Isto permitiria, por exemplo, deixar mais
claro o custo da intermediação financeira nos processos produtivos, outro tipo
de gargalo que encarece muito o produto final e reduz a produtividade da
cadeia. Permitiria também estimular investimentos complementares nas áreas do
gargalo, de forma a diversificar a oferta e reduzir o efeito de cartelização
(monopsônios ou oligopsônios, no jargão econômico). Seria um instrumento
poderoso para o CADE identificar pontos de incidência para políticas
anti-truste e de defesa de mecanismos de mercado. E melhoraria a relação de
força dos produtores frente aos intermediários, cada vez mais desequilibrada.
O que não podemos é continuar a manter
esta situação em que todos sabemos do entrave que representam os atravessadores
de diversos tipos para a dinamização da produção e do consumo, mas não se
produz nenhuma informação adequada sobre como se constrói o preço final de cada
produto. Não basta medir a inflação, temos de ver como se gera, e quem a gera.

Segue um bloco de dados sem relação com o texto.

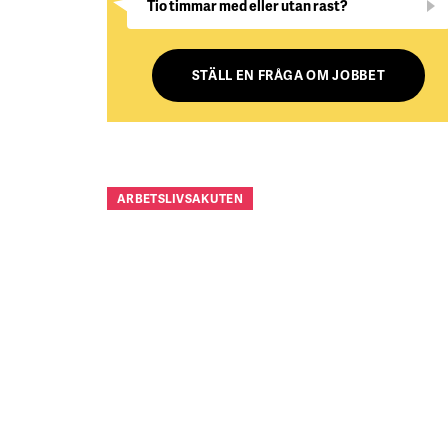
Tio timmar med eller utan rast?
STÄLL EN FRÅGA OM JOBBET
ARBETSLIVSAKUTEN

Não é particularmente complexo comparar quanto vale no mercado atacadista o
ácido ascórbico, a popular vitamina C, com o que pagamos na farmácia.
Em termos de dinamização do processo
produtivo em geral, trata-se de identificar os gargalos que geram lucros
extraordinários sem agregação de valor correspondente. São os elos da cadeia
produtiva que inflam os preços e travam a expansão do ciclo produtivo. Com cada
vez menos grandes intermediários atravessando as principais cadeias produtivas,
trazer um pouco de luz para a compreensão da formação da cadeia de preços seria
fundamental. As diversas instituições que hoje seguem a inflação com tanto
detalhe poderiam, sem muita dificuldade, abrir uma janela de atividade
promissora, e prestar um bom serviço para a racionalização dos processos
produtivos.
—
¹ IAASTD – Agriculture at a Crossroad – International Assessment of
Agricultural Science and Technology for Development – Unep, New YORK, 2009
Ladislau
Dowbor é economista e professor titular no Departamento de Pós-Graduação da
Pontifícia Universidade Católica de São Paulo (PUC-SP).